Dalam workshop “Tata Kelola Irigasi Bagi Penguatan Ketahanan Pangan” yang diselenggarakan Universitas Brawijaya, Kamis (19/10/2023), Zainal Fatah menjelaskan, modernisasi irigasi dilakukan melalui kegiatan perbaikan dan pembaruan keandalan penyediaan air irigasi, perbaikan sarana dan prasarana irigasi, penyempurnaan sistem pengelolaan irigasi, penguatan institusi pengelola irigasi, serta pemberdayaan sumber daya manusia.
Melalui modernisasi irigasi, diharapkan ada perbaikan dan peningkatan kinerja layanan irigasi secara menyeluruh, khususnya pada jaringan irigasi yang dikelola pemerintah daerah. Sehingga diharapkan, dapat meningkatkan produktivitas pertanian guna mencapai ketahanan pangan dan kesejahteraan masyarakat.
Sejauh ini, merujuk data PUPR, implementasi modernisasi irigasi dilakukan di sejumlah tempat.
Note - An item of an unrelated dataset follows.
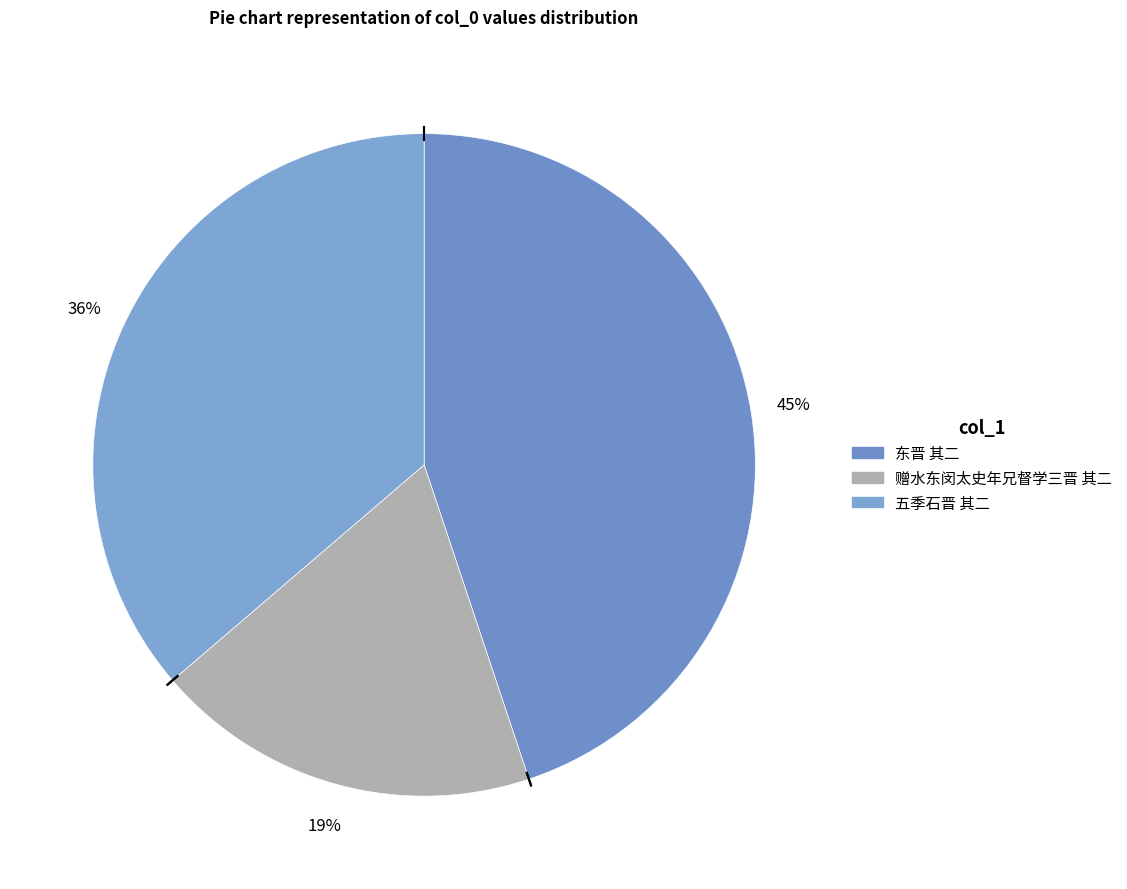

True or false: 五季石晋 其二 accounts for 25% of the total.

False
Antara lain di DI Rentang, Provinsi Jawa Barat yang mengairi areal pertanian seluas 87.840 hektare di tiga kabupaten yakni Kabupaten Majalengka, Kabupaten Cirebon, dan Kabupaten Indramayu, dengan memanfaatkan debit Sungai Cimanuk.
Hasil modernisasi irigasi tersebut, diperkirakan pada 2025 dapat meningkatkan indeks pertanaman hingga 280% di tiga kabupaten yang didukung DI Rentang. Selain modernisasi bendungan, demi membantu peningkatan produksi pangan, Kementerian PUPR telah pula melakukan pembangunan 61 bendungan pada kurun 2014--2024.
Dari ke-61 bendungan itu, sebanyak 52 bendungan dengan total kapasitas tampungan 3.746,51 juta m3 memilki potensi pemanfaatan layanan irigasi untuk 71 daerah irigasi. “Melalui pembangunan bendungan, luas irigasi yang dapat dimanfaatkan akan mengalami peningkatan dari awalnya 761.542 hektare (10,66%) pada tahun 2014 menjadi 1.147.510 hektare atau (16,17%) pada 2024. Sehingga indeks pertanaman yang semula rata-ratanya sekitar 137% akan meningkat menjadi sekitar 254%,” jelas Zainal Fatah.